#### Text passage ####

I've been having little problems getting Fourier series of [itex]e^x[/itex].

I have given

[tex]
f(x) = e^{x}, x \in [-\pi, \pi)
[/tex]

Then

[tex]
a_0 = \frac{1}{\pi}\int_{-\pi}^{\pi} e^{x}\ dx = \frac{2\sinh \pi}{\pi}
[/tex]

[tex]
a_{n} = \frac{1}{\pi}\int_{-\pi}^{\pi} e^{x}\cos (nx)\ dx =

\frac{1}{\pi}\left\{\left[ \frac{1}{n}\ e^{x} \sin (nx)\right]_{-\pi}^{\pi} -

\frac{1}{n}\int_{-\pi}^{\pi} e^{x}\sin (nx)\ dx\right\} =

\frac{(-1)^{n+1}\left(e^{-\pi} - e^{\pi}\right)}{\pi(1+n^2)}
[/tex]

[tex]
b_{n} = \frac{1}{\pi}\int_{-\pi}^{\pi}e^{x}\sin (nx)\ dx = \frac{1}{\pi}\left\{

\left[ -\frac{1}{n}\ e^{x}\cos (nx)\right]_{-\pi}^{\pi} +

\frac{1}{n}\int_{-\pi}^{\pi} e^{x}\cos(nx)\ dx\right\} =

\frac{n(-1)^{n}\left(e^{-\pi} - e^{\pi}\right)}{\pi(1+n^2)}
[/tex]

So the Fourier series looks like this:

[tex]
S(f,x) = \frac{\sinh \pi}{\pi}\ +\ \frac{2\sinh \pi}{\pi}\sum_{n=1}^{\infty}

\frac{(-1)^{n+1}}{1+n^2}\left(\cos(nx) - n\sin(nx))

#### Recorded data ####

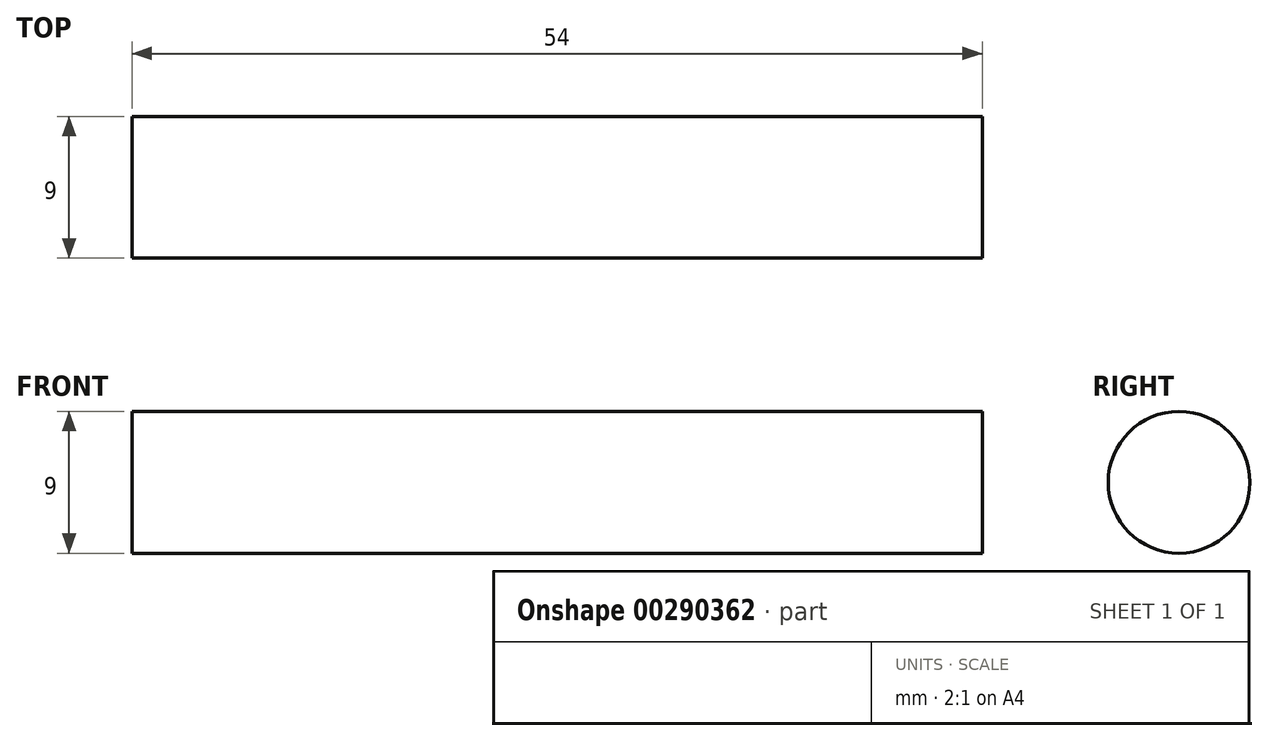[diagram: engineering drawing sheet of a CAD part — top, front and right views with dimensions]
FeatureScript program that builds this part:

####

Carry the post about the Fourier series of e^x forward from the point where it stops. The lines placed after the Fourier series post have no part in this.

* **Output of the exercise**:
[/tex]

Anyway, our professor gave us another right (I hope so) result:

[tex]
S(f,x) = \frac{\sinh \pi}{\pi}\ +\ \frac{2\sinh \pi}{\pi}\sum_{n=1}^{\infty}

\frac{(-1)^{n}}{1+n^2}\left(\cos(nx) - n\sin(nx))
[/tex]

Obviously my series is just of opposite sign than it should be, but I can't find
the mistake, could you help me please?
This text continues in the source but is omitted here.